Indiana University’s regional campuses are recommitting to their missions to serve their local communities, IU Executive Vice President for University Academic Affairs John Applegate told the IU Board of Trustees at its meeting on the IU South Bend campus this week.
This commitment is detailed in Blueprint 2.0: The Bicentennial Strategic Plan for the Regional Campuses of Indiana University, but it actually dates from the founding of the campuses, Applegate said. Decades ago, IU created what were then called “branch campuses” across the state to serve both students and communities, and the IU regional campus communities responded by enthusiastically embracing the campuses.

Blueprint 2.0 states that regional campuses should be the “first-choice institutions for Hoosier students” who are looking for a close-to-home, flexible education with access to the “resources of a major public university.” In addition, a core priority is to be engaged with and support development of the communities in which they operate.
“The campuses lift up their communities and regions,” said IU Kokomo chancellor Susan Sciame-Giesecke.
To support this mission, each regional campus is committed to the following:
- Partner with regional governments, schools, health care organizations, businesses and others to address critical state and regional needs.
- Offer certificate, undergraduate and graduate academic programs that support local and regional development needs and adult learners.
- Support, in addition to disciplinary research, faculty research based on or directed to regional needs and circumstances.
- Create local and regional partnerships for infrastructure, educational opportunities, cocurricular activities and regional development.
To measure and document their success, each of the campuses will apply for the Carnegie Foundation’s Classification for Community Engagement by 2020.
The application process amounts to a rigorous self-study of each campus’s commitment to engagement, in terms of its mission, strategy and practice. To prepare for the application process and realign with the priorities outlined in the strategic plan, each campus is revising their mission statements.
“The mission statement revisions serve as a means of emphasizing, both for our constituents and for the Carnegie application process, just how deeply our regional campuses have been, and always will be, committed to community engagement,” Applegate said.

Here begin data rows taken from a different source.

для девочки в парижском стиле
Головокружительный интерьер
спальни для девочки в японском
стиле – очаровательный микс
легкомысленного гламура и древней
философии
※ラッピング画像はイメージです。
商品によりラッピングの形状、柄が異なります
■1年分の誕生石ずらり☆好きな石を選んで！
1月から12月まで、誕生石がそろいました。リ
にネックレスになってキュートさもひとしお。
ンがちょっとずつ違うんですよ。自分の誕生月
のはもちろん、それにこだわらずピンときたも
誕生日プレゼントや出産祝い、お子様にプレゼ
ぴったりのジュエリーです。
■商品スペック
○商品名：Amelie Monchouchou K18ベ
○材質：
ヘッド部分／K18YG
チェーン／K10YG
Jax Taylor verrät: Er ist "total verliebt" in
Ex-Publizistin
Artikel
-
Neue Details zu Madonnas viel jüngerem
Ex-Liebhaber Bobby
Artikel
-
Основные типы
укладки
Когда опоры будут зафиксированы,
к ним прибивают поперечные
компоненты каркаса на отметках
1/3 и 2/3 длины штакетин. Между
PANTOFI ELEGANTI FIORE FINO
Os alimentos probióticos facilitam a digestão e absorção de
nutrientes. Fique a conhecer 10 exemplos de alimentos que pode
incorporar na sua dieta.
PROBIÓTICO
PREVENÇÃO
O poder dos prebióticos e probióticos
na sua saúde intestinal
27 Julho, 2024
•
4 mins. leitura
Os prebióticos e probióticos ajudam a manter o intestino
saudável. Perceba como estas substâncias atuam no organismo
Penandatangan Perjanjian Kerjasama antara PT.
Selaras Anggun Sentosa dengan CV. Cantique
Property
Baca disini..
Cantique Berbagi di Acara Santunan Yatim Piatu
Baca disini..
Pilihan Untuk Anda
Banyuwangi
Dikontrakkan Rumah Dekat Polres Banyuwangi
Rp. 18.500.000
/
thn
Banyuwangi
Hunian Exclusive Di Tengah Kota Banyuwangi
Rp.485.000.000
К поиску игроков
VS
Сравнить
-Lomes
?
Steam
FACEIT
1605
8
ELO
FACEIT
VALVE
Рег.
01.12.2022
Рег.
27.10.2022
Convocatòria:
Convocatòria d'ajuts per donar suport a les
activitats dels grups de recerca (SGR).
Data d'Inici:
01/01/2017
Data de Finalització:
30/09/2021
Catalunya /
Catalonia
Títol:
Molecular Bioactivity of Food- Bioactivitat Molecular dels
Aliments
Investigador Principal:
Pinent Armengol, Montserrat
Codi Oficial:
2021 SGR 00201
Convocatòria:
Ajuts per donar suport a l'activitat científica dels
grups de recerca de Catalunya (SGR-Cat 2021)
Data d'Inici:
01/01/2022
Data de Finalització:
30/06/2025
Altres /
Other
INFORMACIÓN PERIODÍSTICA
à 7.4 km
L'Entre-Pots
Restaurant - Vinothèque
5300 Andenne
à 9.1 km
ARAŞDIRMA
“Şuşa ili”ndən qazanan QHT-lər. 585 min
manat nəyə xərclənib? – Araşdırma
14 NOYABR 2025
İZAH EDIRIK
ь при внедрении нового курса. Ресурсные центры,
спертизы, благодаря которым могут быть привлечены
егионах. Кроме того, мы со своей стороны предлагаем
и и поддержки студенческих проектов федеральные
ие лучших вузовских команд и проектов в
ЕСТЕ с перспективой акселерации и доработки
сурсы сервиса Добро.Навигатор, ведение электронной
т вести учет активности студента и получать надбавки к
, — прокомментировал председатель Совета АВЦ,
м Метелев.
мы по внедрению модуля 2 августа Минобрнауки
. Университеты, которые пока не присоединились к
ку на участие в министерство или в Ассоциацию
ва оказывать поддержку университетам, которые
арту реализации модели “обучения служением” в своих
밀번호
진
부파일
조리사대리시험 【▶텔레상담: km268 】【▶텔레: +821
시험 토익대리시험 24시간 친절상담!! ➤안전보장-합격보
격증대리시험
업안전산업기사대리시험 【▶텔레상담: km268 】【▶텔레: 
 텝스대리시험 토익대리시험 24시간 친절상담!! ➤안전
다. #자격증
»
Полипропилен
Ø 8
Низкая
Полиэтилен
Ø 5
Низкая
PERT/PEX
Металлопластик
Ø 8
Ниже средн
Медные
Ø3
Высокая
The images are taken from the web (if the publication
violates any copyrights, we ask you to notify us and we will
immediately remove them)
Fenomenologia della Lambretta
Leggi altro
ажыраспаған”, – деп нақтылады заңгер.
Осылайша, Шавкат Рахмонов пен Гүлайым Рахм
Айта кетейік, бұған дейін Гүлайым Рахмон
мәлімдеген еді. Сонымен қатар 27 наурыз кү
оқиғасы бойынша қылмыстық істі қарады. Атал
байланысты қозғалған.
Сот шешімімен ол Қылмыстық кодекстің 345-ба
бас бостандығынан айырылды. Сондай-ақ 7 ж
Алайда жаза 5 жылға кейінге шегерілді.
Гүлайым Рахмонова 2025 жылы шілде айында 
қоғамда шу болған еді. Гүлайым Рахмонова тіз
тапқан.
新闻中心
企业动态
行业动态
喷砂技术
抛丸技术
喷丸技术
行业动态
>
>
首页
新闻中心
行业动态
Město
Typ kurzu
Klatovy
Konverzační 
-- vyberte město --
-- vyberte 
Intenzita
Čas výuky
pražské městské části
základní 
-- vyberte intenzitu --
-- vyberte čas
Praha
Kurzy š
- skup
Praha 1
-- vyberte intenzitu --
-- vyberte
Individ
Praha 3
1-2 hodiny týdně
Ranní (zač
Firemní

Universities who successfully obtain the community engagement classification demonstrate that they:
- Enrich scholarship, research and creative activity.
- Enhance their level of curriculum, teaching and learning.
- Prepare educated, engaged citizens.
- Strengthen democratic values and civic responsibility.
- Address critical societal issues.
- Contribute to the public good.
The mission statements are the down payment on that promise, Applegate said.